Justice Ayesha A Malik in 2015 had directed the board’s chairman to hear the point of view of the petitioner and other stakeholders and consider the issue of inclusion of a chapter on the fundamental rights in the textbooks.

However, the petitioner’s counsel Sheraz Zaka told the court that despite a lapse of three and a half years the court order had not been complied with.

He submitted that the inclusion of fundamental rights chapter in the curriculum would create awareness among the youth and children about their rights, regretting that no effort had been made in this regard despite the court order issued to this effect on April 8, 2015.

He asked the court to issue a contempt notice to the board’s chairman and seek an explanation from him on the non-compliance of the order.

After hearing the arguments, Justice Malik issued a notice to the board chairman and directed him to file his reply by April 8.

FOOD WASTAGE: The Lahore High Court on Thursday issued notices to federal and the provincial governments on a petition seeking legislation against wastage of food.

Advocate Ahmad Pansota filed the petition contending that a huge quantity of food was wasted during marriage functions and other such events but there was no law in the country to check the practice.

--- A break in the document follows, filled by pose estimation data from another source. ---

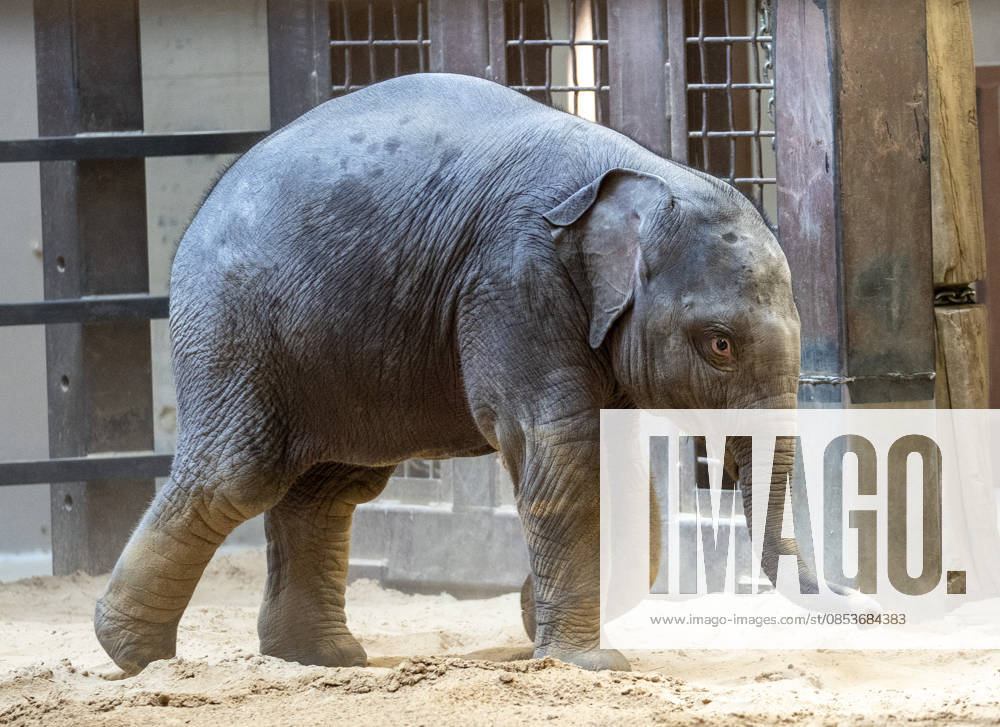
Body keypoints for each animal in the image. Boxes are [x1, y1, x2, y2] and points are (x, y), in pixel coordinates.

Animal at [94, 72, 804, 675]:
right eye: (719, 344)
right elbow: (563, 444)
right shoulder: (514, 283)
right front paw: (586, 664)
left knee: (329, 486)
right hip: (235, 326)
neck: (646, 174)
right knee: (237, 475)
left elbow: (612, 456)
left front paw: (541, 622)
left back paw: (320, 659)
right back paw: (134, 655)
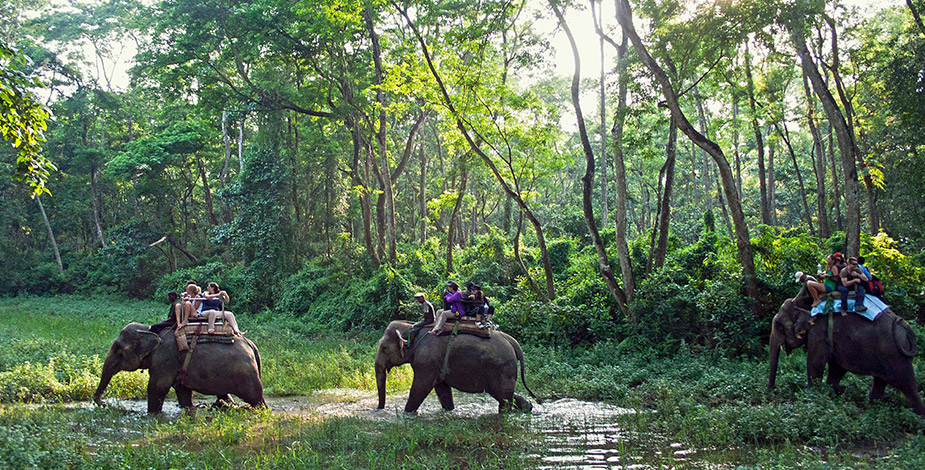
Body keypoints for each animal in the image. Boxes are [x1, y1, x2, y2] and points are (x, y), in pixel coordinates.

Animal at [94, 324, 266, 412]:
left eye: (118, 349)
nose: (104, 403)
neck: (150, 331)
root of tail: (251, 344)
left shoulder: (165, 358)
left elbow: (157, 387)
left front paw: (152, 414)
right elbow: (182, 390)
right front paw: (189, 408)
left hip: (246, 374)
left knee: (256, 398)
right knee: (225, 394)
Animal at [374, 322, 536, 414]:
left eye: (384, 348)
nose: (379, 409)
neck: (411, 327)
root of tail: (512, 341)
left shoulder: (426, 360)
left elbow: (421, 386)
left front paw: (406, 413)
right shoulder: (435, 363)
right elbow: (442, 388)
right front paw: (449, 410)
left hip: (501, 369)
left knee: (503, 396)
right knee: (507, 395)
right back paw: (528, 408)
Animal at [764, 286, 924, 414]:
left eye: (778, 324)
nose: (771, 392)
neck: (805, 305)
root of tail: (904, 325)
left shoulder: (819, 334)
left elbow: (815, 365)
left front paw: (813, 397)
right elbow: (837, 368)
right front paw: (837, 390)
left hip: (895, 356)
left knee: (907, 386)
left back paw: (917, 417)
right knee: (880, 381)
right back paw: (872, 409)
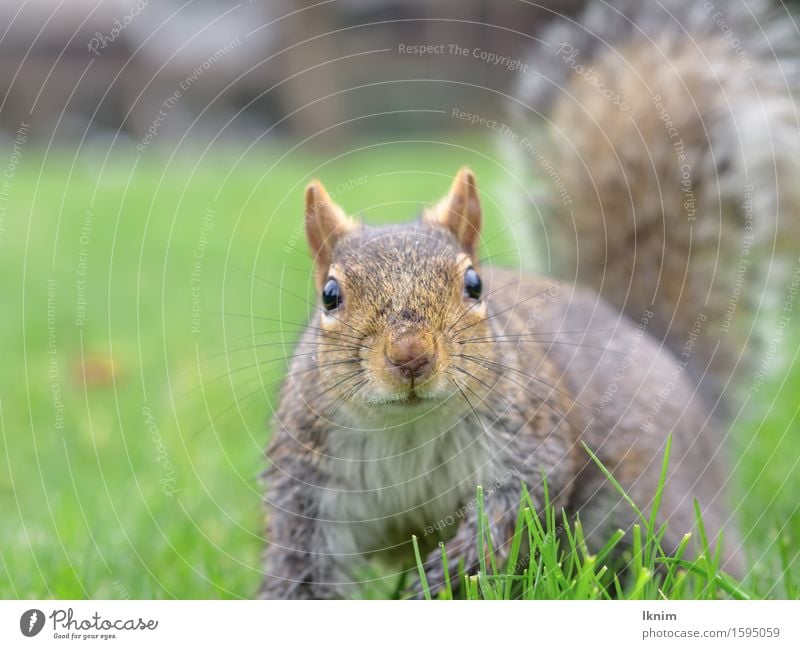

He said the laws relating to preservation of food were available in other countries but no such law had been enacted in Pakistan.

He pointed out that neither the federal nor provincial government had initiated any step to prevent the food wastage. He said it was the constitutional obligation of the governments to provide food to every citizen and avoid its wastage.

He asked the court to direct the governments to make an effective law to check food wastage.

After hearing initial arguments, Justice Jawad Hassan issued notices to the federal and Punjab governments and sought their replies within a fortnight.